Hermione et Ron restèrent figés face à face, l’air furieux et offensé.
– Vous ne pourriez pas vous reposer un peu, tous les deux ? poursuivit Harry. Vous êtes tout le temps en train de vous chamailler, c’est à devenir dingue.
Abandonnant son hachis, il mit son sac en bandoulière et partit sans ajouter un mot.
Harry monta quatre à quatre l’escalier de marbre, croisant une foule d’élèves qui se hâtaient d’aller déjeuner. Sa colère, qui avait explosé d’une manière si inattendue, continuait de bouillonner en lui et il éprouva une intense satisfaction en repensant à l’expression choquée de Ron et d’Hermione. « Bien fait pour eux, pensa-t-il. Ils ne peuvent donc jamais arrêter de se disputer… N’importe qui deviendrait fou à les entendre… »
Il passa devant le grand tableau qui représentait le chevalier du Catogan. Celui-ci tira aussitôt son épée et la brandit d’un air féroce en menaçant Harry qui ne lui accorda aucune attention.
– Reviens donc, chien galeux ! Reviens te battre ! s’écria le chevalier d’une voix étouffée par le heaume de son armure.
Harry poursuivit son chemin tandis que le chevalier essayait de le suivre en se précipitant dans un tableau voisin, dont il fut chassé par son occupant, un gros chien-loup aux yeux flamboyants de colère.
Harry passa la fin de l’heure du déjeuner assis seul sous la trappe située au sommet de la tour nord. Lorsque la cloche sonna, il fut ainsi le premier à monter l’échelle d’argent par laquelle on accédait à la classe de Sibylle Trelawney.

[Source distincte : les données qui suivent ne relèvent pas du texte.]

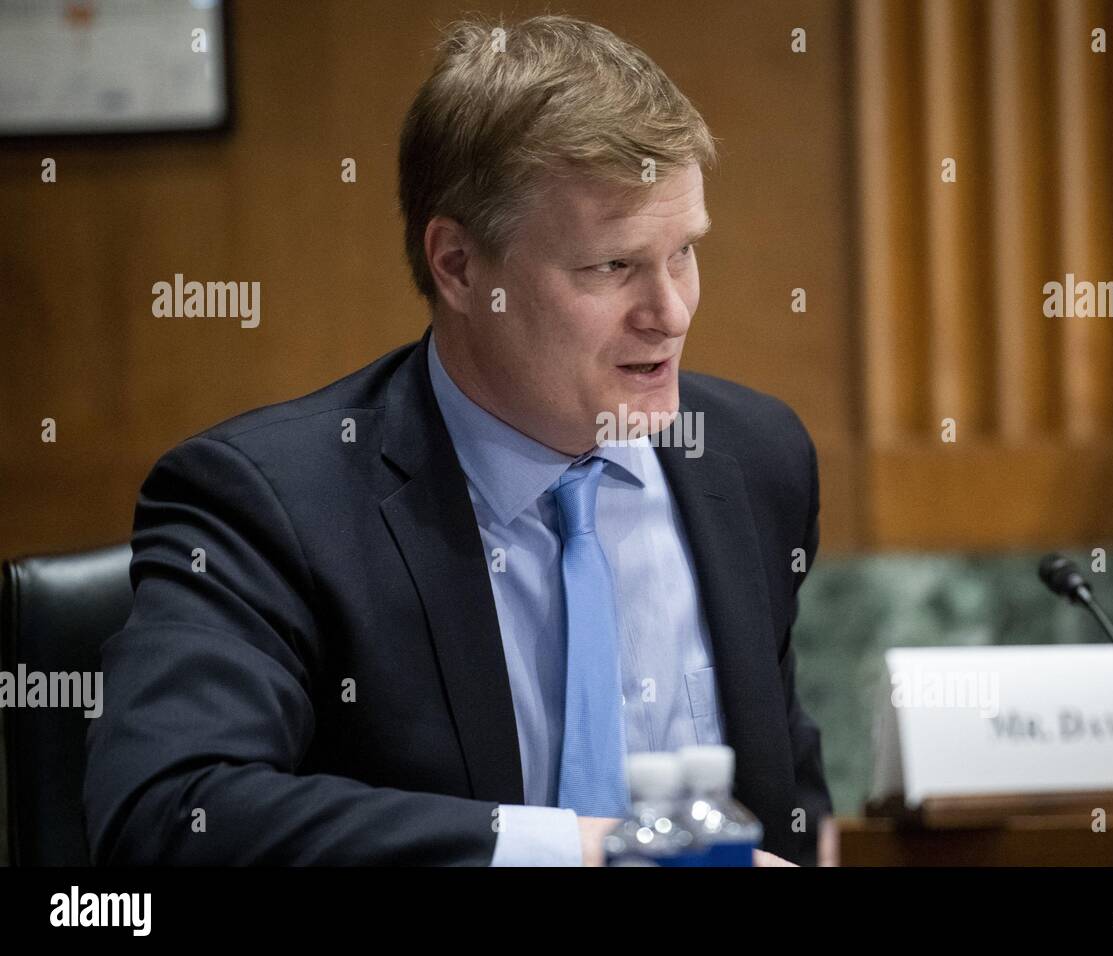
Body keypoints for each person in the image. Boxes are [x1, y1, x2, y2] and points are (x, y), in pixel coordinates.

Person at [84, 13, 830, 866]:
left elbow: (790, 808)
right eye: (611, 266)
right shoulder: (270, 503)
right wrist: (585, 854)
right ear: (460, 266)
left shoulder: (754, 460)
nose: (672, 312)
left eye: (685, 253)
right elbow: (168, 813)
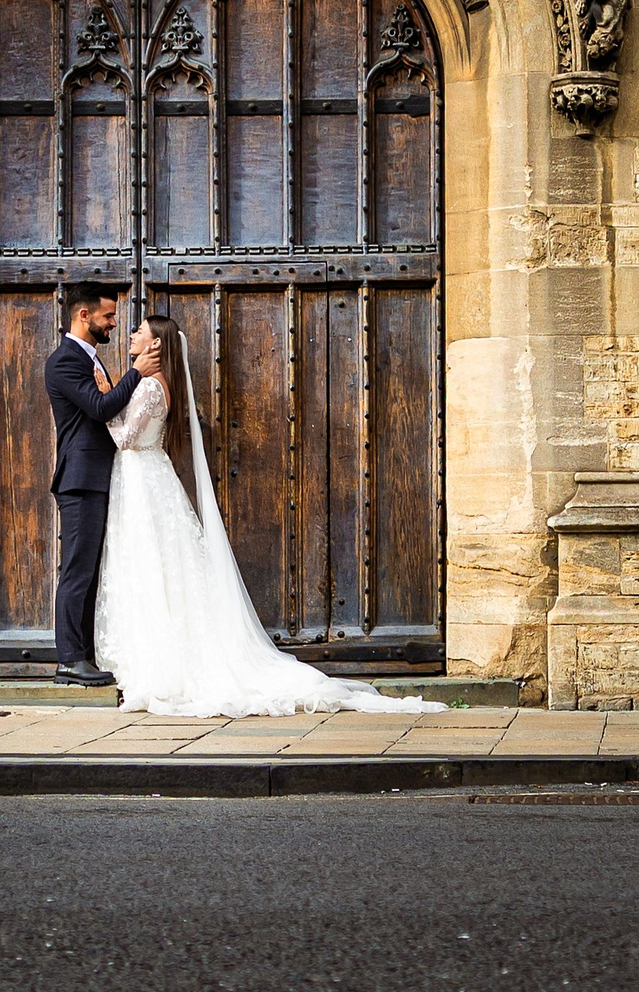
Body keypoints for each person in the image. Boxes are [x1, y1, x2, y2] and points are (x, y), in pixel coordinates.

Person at [94, 314, 437, 716]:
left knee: (152, 566)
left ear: (156, 346)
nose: (132, 335)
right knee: (158, 569)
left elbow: (124, 437)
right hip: (145, 479)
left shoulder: (151, 385)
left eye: (140, 332)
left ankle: (162, 666)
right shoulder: (153, 383)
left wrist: (105, 401)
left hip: (143, 480)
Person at [43, 284, 159, 686]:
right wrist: (136, 373)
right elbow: (98, 409)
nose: (114, 323)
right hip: (80, 480)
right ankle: (70, 660)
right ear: (83, 316)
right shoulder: (64, 361)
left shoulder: (89, 359)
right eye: (108, 316)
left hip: (98, 478)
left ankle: (86, 655)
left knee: (90, 571)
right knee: (77, 570)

Après les potions, la divination était la matière que Harry aimait le moins, en raison principalement de la manie qu’avait le professeur Trelawney de lui prédire presque à chaque cours une mort prématurée. C’était une femme mince, enveloppée de grands châles et chargée de perles qui étincelaient de toutes parts. Harry trouvait qu’elle avait l’air d’un insecte avec ses épaisses lunettes qui lui grossissaient extraordinairement les yeux. Lorsqu’il entra, elle était occupée à déposer des volumes de cuir usé sur les petites tables aux pieds effilés qui remplissaient la pièce. Mais la lumière que diffusaient les lampes recouvertes de châles et le feu de bois aux senteurs écœurantes était si faible qu’elle ne sembla pas remarquer sa présence lorsqu’il alla s’asseoir dans la pénombre. Le reste de la classe arriva dans les cinq minutes qui suivirent. Ron émergea de la trappe, regarda lentement tout autour de la pièce puis, lorsqu’il eut repéré Harry, s’avança directement vers lui, ou en tout cas aussi directement que le permettaient les tables, les fauteuils et les énormes poufs qu’il fallait contourner et enjamber.